Boostervaccinatie tijdens zwangerschap
Het RIVM adviseert alle zwangere vrouwen de boostervaccinatie te halen. Zij zeggen dat het vaccin geen invloed heeft op de zwangerschap. Veel zwangeren zijn bang dat het vaccin gevolgen heeft voor de ontwikkeling van hun ongeboren baby.
Inmiddels zijn er over de hele wereld miljoenen zwangere vrouwen gevaccineerd. Op basis van onderzoek werd onlangs al geconcludeerd dat een COVID- vaccinatie geen nadelige gevolgen heeft voor het ongeboren kindje. Dit geldt ook voor zuigelingen die borstvoeding krijgen.
Veilig en effectief vaccin
Naast dat het vaccin veilig en effectief is, heeft de Gezondheidsraad de overtuiging dat zwangere vrouwen die besmet zijn met het coronavirus een groter risico hebben op het ontwikkelen van een ernstiger ziekteverloop dan niet-zwangere vrouwen.
Vanaf december 2021 is Nederland gestart met de boostervaccincatie, omdat de bescherming tegen COVID-19 na verloop van tijd afneemt. Zwangere vrouwen hebben van het RIVM het advies gekregen de booster van het mRNA-vaccin te nemen. Vrouwen die corona hebben gehad dienen minimaal tot 6 maanden te wachten met hun boostervaccinatie.
Adviezen werkgroep ‘COVID-19 en Zwangerschap’
De multidisciplinaire werkgroep ‘COVID-19 en Zwangerschap’ heeft de volgende adviezen geformuleerd over vaccinatie tegen COVID-19 van vrouwen rondom kinderwens, zwangerschap en kraambed:
- De werkgroep adviseert met nadruk aan alle zwangere vrouwen, ongeacht de termijn van de zwangerschap, en vrouwen in het kraambed zich te laten vaccineren omdat zij per definitie tot een risicogroep behoren.

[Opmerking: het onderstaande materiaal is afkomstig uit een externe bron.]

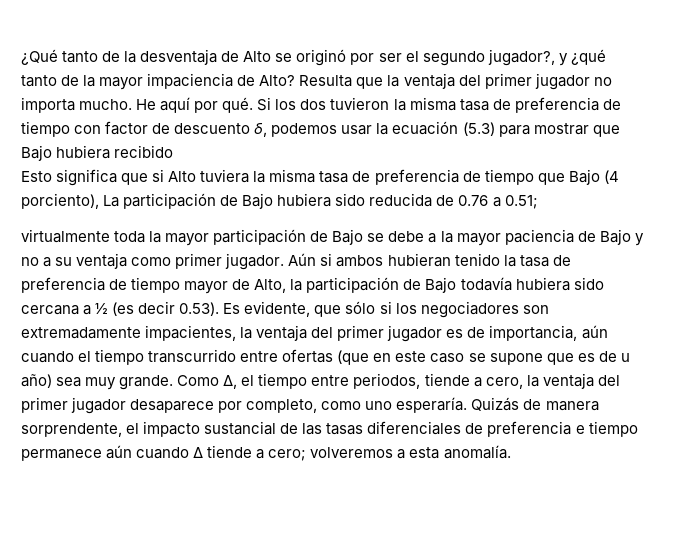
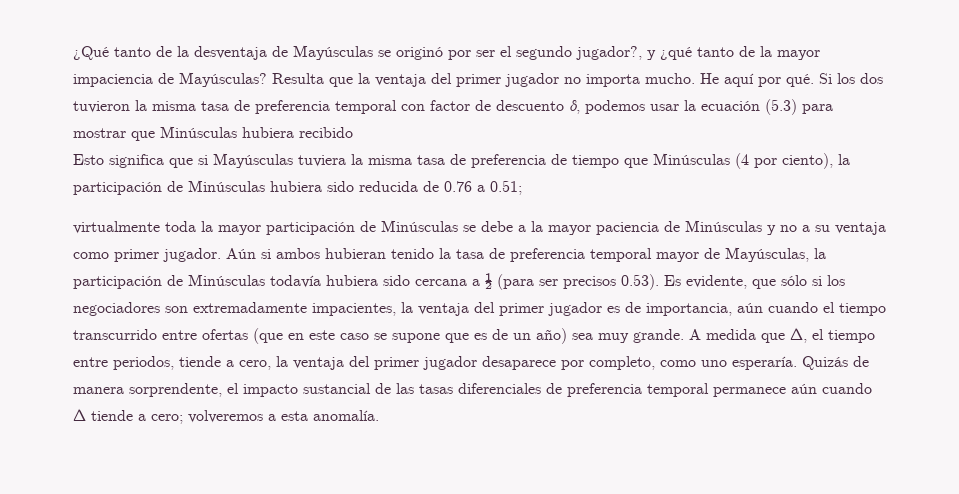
[243,51,272,62] Alto -> [293,45,373,60] Mayúsculas
[259,75,296,86] Alto? -> [179,72,267,87] Mayúsculas?
[602,99,621,110] [21,121,70,137] de tiempo -> [335,100,397,114] temporal
[21,145,52,161] Bajo -> [160,126,237,138] Minúsculas
[168,171,197,182] Alto -> [213,153,293,168] Mayúsculas
[568,169,619,185] [21,193,274,209] Bajo (4 porciento), La participación de Bajo -> [653,153,850,169] [73,180,265,195] Minúsculas (4 por ciento), la participación de Minúsculas
[332,229,364,245] Bajo -> [381,220,458,232] Minúsculas
[599,229,631,245] Bajo -> [685,220,762,232] Minúsculas
[109,277,181,293] de tiempo -> [590,248,652,262] temporal
[254,277,457,293] Alto, la participación de Bajo -> [725,247,826,262] [73,274,265,289] Mayúsculas, la participación de Minúsculas
[112,301,176,316] (es decir -> [497,274,616,290] (para ser precisos
[620,353,630,362] u -> [513,333,531,340] un
[177,375,220,386] Como -> [689,329,785,343] A medida que
[575,421,638,437] e tiempo -> [647,383,709,397] temporal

Dit geldt ook voor de boostervaccinatie;
- De werkgroep adviseert met nadruk aan vrouwen met onderliggende ernstige ziekten zich te laten vaccineren, omdat de voordelen hiervan sterk opwegen tegen de mogelijke nadelen van vaccinatie;
- De werkgroep ziet geen bezwaar tegen vaccinatie van mannen of vrouwen in de preconceptionele periode bij een kinderwens of tijdens een vruchtbaarheidsbehandeling. Dit geldt eveneens voor de boostervaccinatie;
- De werkgroep adviseert om bij zwangere vrouwen en vrouwen in het kraambed de vaccinatie met één van de mRNA-vaccins uit te voeren;
- De werkgroep is van mening dat (booster)vaccinatie kan plaatsvinden bij vrouwen die borstvoeding geven;
- De werkgroep adviseert een boostervaccinatie aan zwangere vrouwen toe te dienen wanneer het laatste mRNA-vaccin minimaal zes maanden geleden is toegediend (korter interval na een ander soort vaccin). De boostervaccinatie kan ongeacht de termijn van de zwangerschap worden toegediend;
- Vrouwen die ondanks vaccinatie een COVID-19-infectie hebben doorgemaakt, dienen 6 maanden te wachten met hun boostervaccinatie;
- Ongeacht de vaccinatiestatus blijven voor zwangere vrouwen net als voor anderen, de reguliere voorzorgsmaatregelen, zoals handen wassen, afstand houden en het dragen van een mondneusmasker in voorgeschreven situaties onveranderd bestaan.
Bron: Standpunt Vaccinatie tegen COVID-19 rondom zwangerschap en kraambed. Een initiatief van de Nederlandse Vereniging voor Obstetrie & Gynaecologie (NVOG).